*** GIVEN DATA Section Begins ***
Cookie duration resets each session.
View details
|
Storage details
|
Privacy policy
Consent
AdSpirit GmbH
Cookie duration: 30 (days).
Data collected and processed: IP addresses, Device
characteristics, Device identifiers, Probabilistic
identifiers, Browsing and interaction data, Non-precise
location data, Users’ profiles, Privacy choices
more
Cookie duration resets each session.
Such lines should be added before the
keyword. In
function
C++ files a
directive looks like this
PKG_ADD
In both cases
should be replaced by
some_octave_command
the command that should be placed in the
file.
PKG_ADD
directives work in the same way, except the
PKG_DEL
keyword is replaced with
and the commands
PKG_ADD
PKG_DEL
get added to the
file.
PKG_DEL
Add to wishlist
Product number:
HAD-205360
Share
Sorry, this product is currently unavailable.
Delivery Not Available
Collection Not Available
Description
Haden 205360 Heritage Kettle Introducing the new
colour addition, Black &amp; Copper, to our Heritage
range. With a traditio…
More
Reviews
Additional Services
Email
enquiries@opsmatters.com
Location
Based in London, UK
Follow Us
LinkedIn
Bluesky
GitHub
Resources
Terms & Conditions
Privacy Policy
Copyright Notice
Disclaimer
*** GIVEN DATA Section Ends ***
▸ **PROMPT**
Please reproduce every line of the listing above, word for word and in the same order.

▸ **PROBLEM SOLUTION**
Cookie duration resets each session.
View details
|
Storage details
|
Privacy policy
Consent
AdSpirit GmbH
Cookie duration: 30 (days).
Data collected and processed: IP addresses, Device
characteristics, Device identifiers, Probabilistic
identifiers, Browsing and interaction data, Non-precise
location data, Users’ profiles, Privacy choices
more
Cookie duration resets each session.
Such lines should be added before the
keyword. In
function
C++ files a
directive looks like this
PKG_ADD
In both cases
should be replaced by
some_octave_command
the command that should be placed in the
file.
PKG_ADD
directives work in the same way, except the
PKG_DEL
keyword is replaced with
and the commands
PKG_ADD
PKG_DEL
get added to the
file.
PKG_DEL
Add to wishlist
Product number:
HAD-205360
Share
Sorry, this product is currently unavailable.
Delivery Not Available
Collection Not Available
Description
Haden 205360 Heritage Kettle Introducing the new
colour addition, Black &amp; Copper, to our Heritage
range. With a traditio…
More
Reviews
Additional Services
Email
enquiries@opsmatters.com
Location
Based in London, UK
Follow Us
LinkedIn
Bluesky
GitHub
Resources
Terms & Conditions
Privacy Policy
Copyright Notice
Disclaimer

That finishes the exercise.